I’m a big supporter of libertarian paternalism, even though I think the term is a misnomer (it’s much more paternalistic than libertarian, if you ask me). I think it’s important to acknowledge its limits, though. Proponents of policy-led “nudges” or other public interventions are coming from the angle that since we humans do not behave consistently rationally and that markets are inherently imperfect, public policy can identify and fill in the gaps wherever markets fail.

That second part about the power of public policy is a fantasy. First, it’s technically tricky (figuring out exactly how much to spend on government-led efforts to encourage kids to eat vegetables, for instance). But secondly, government simply doesn’t have the firepower to offset all the purposeful “bad” nudging that private industry pumps out.
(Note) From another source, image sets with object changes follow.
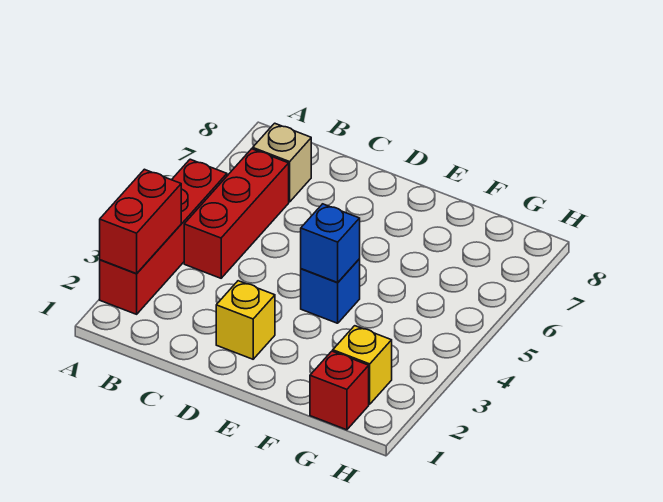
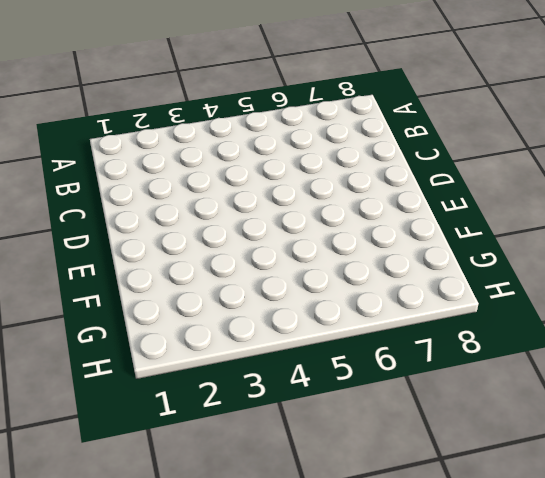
none -> red 1x4 brick [100,159,227,314]
none -> red 1x3 brick [184,149,289,278]

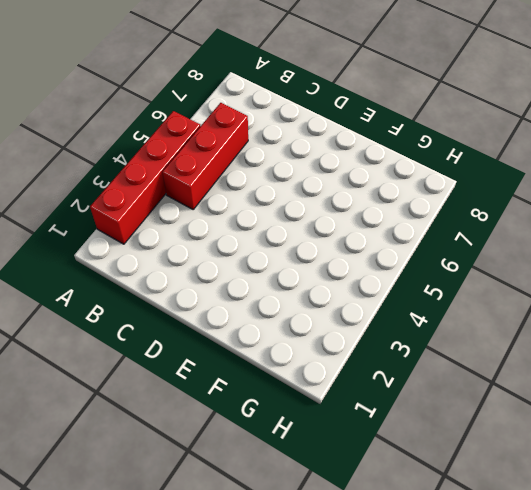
none -> tan 1x1 brick [253,123,311,202]
none -> yellow 1x1 brick [216,281,275,359]

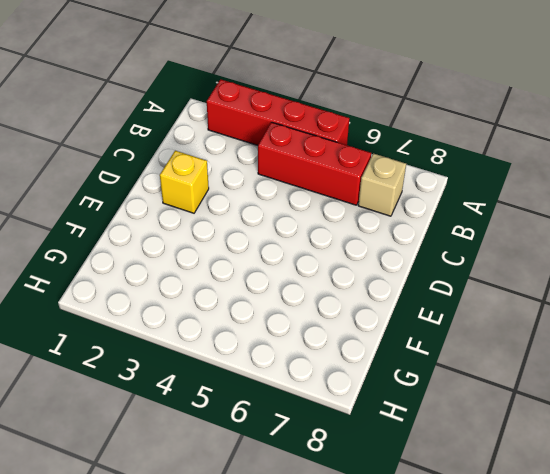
none -> blue 1x1 brick [301,259,360,323]
none -> red 1x1 brick [310,351,369,430]

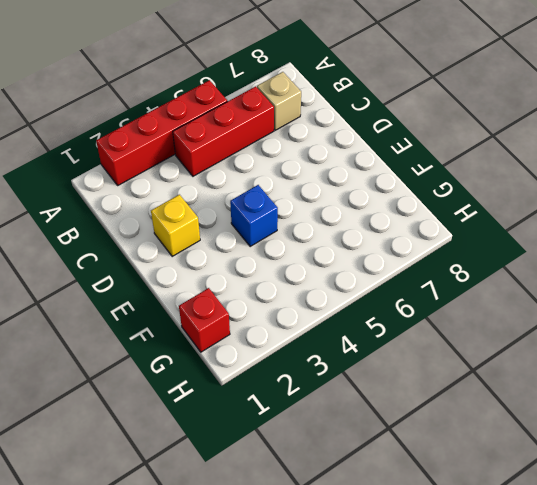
none -> yellow 1x1 brick [333,326,392,404]
none -> red 1x2 brick [100,169,181,274]

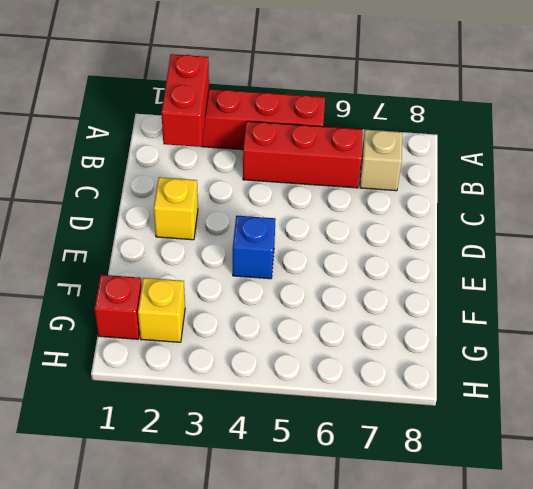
red 1x2 brick [161,54,209,147] -> red 1x2 brick turned to [100,169,181,274]
none -> blue 1x1 brick [301,204,360,282]

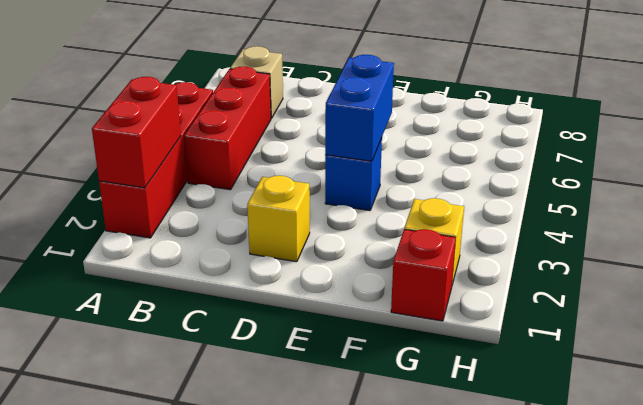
blue 1x2 brick [325,55,394,161] -> blue 1x1 brick [301,204,360,282]

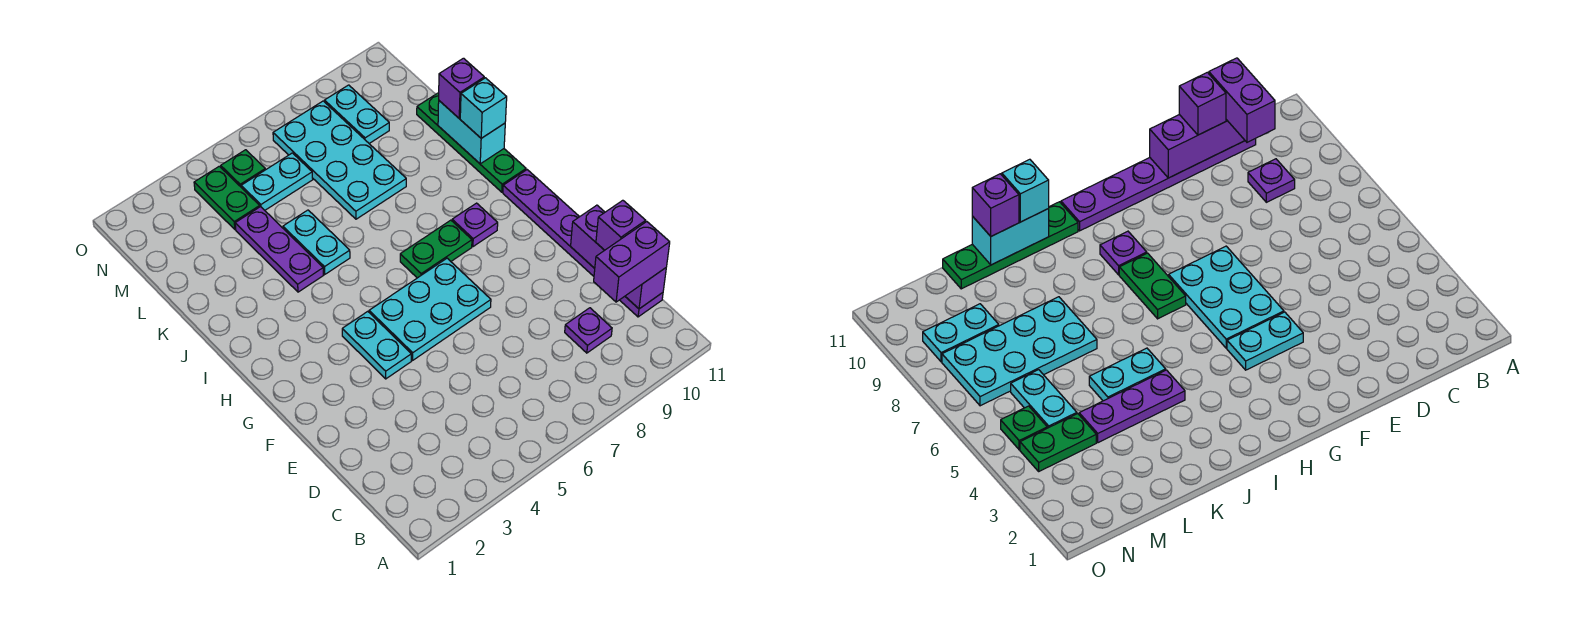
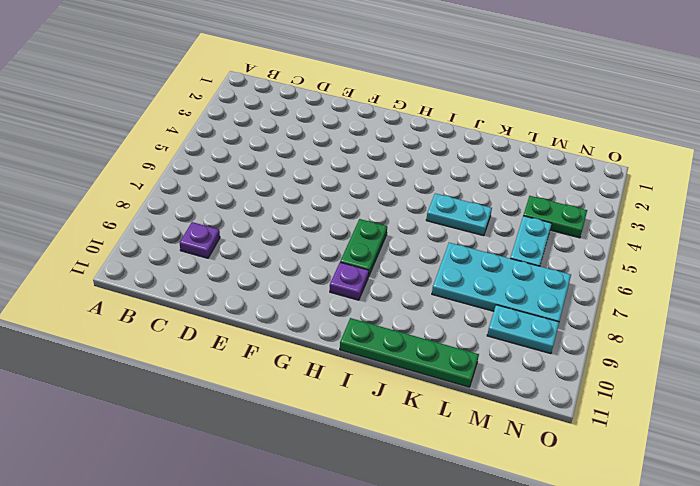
none -> purple 1x6 plate [503,170,663,317]
none -> cyan 1x2 plate [342,311,411,379]
none -> cyan 2x3 plate [369,258,491,360]

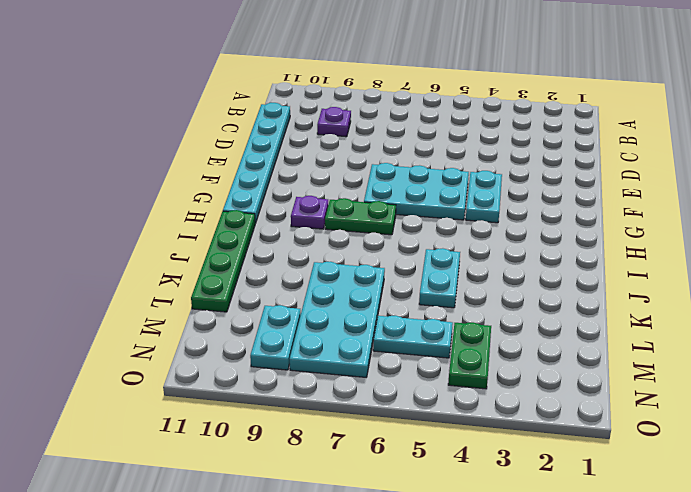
cyan 1x6 plate [223,103,290,223] -> purple 1x6 plate [503,170,663,317]
none -> purple 1x3 plate [235,207,323,292]
none -> green 1x1 plate [221,150,265,187]
none -> purple 1x3 brick [571,205,666,309]

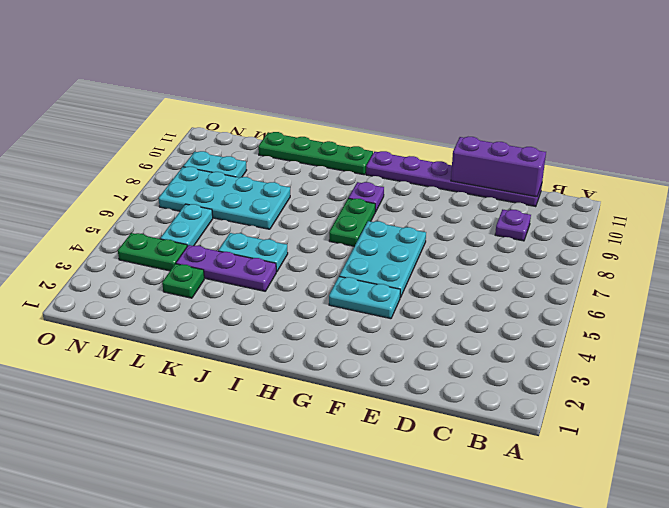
green 1x1 plate [162,264,204,298] -> green 1x1 plate moved to [221,150,265,187]
none -> cyan 1x2 brick [438,101,505,164]
none -> purple 1x2 brick [594,222,670,302]
none -> purple 1x1 brick [596,200,646,250]

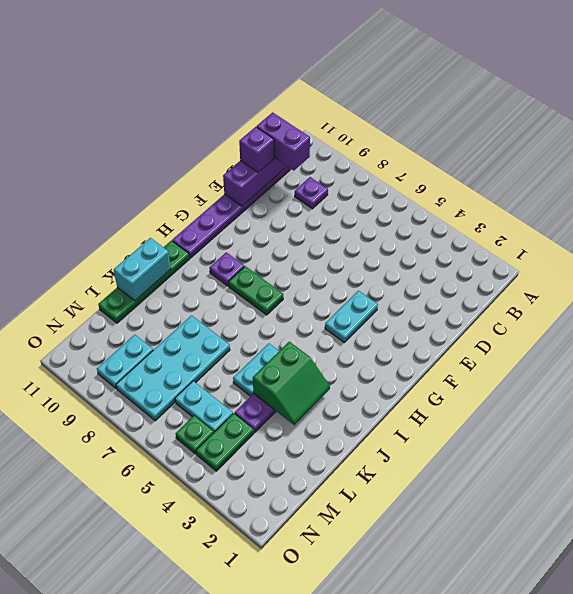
green 2x2 slope [253,342,330,425] -> none
none -> cyan 2x3 plate [369,258,491,360]
none -> cyan 1x1 brick [460,78,507,138]
none -> purple 1x1 brick [439,58,484,118]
Take the public push for breastfeeding as an example. As my wife, a lactation counselor and breastfeeding advocate, has reminded me many times, all the public money put forth to encourage mothers to breastfeed is dwarfed by the enormous marketing budgets of infant formula companies, which are pushing right back with overwhelming force. One of the most common marketing strategies these companies employ is to provide free packages of formula, bottles, and other items to hospitals to be distributed to mothers after they’ve delivered. Studies, unsurprisingly, show that this strategy works; women who receive the free items have lower incidences of breastfeeding than those who don’t. The marketing materials, in other words, are a powerful “nudge” towards earning a loyal supplementing or non-breastfeeding customer, even as the outcome they seek stands in the way of better public health outcomes.

The point is not to decry the uselessness of public nudges; if the amount of government and non-profit money allocated towards encouraging breastfeeding were quintupled, for instance, there is no doubt in my mind that it would be worth it. Rather, my point is that public interventions to correct market failures will never be enough, and can’t replace the responsibility of us individuals in correcting our own behavior for the sake of ourselves as well as others.

First, the moral integrity of producers matters; executives at formula companies should consider the public health impact of their marketing efforts, understanding that the market won’t magically sort itself out, and that the government stands ill-equipped to mop up the private sector’s purposeful distortions. The same can be said of an oil company funding studies to obfuscate evidence of global warming, or big banks’ lobbying legislators towards weaker consumer financial protection, etc. It is ridiculous that we as a society accept such blatantly unethical and selfish behavior as “just how the world works”.

The consumer has a responsibility too, and here is where the efforts in our individual lives matter. We are all inevitably subject to the tidal wave of marketing messages encouraging us to measure our self worth on the basis of what we buy and own, or to seek emotional fulfillment with possessions rather than introspection and self-discovery. Against that onslaught our only defense is prayerful reflection and meditative self-control, an ancient art form that’s been mostly swept aside in our hasty efforts to throw out outdated religious dogma. “A disciplined mind brings happiness,” the Buddha taught. Baha’u’llah echoes: “Rejoice not in the things ye possess; tonight they are yours, tomorrow others will possess them.”

More than just public interventions, we as individuals need to remind ourselves that “instant gratification” is an illusion, that sustainable happiness comes from within rather than without, or that sacrifice and discomfort in the service of others is noble. Sadly, it’s these “self-nudges” that have mostly been forgotten, yet now seem to be needed more than ever if we hope to take control of our own behavior.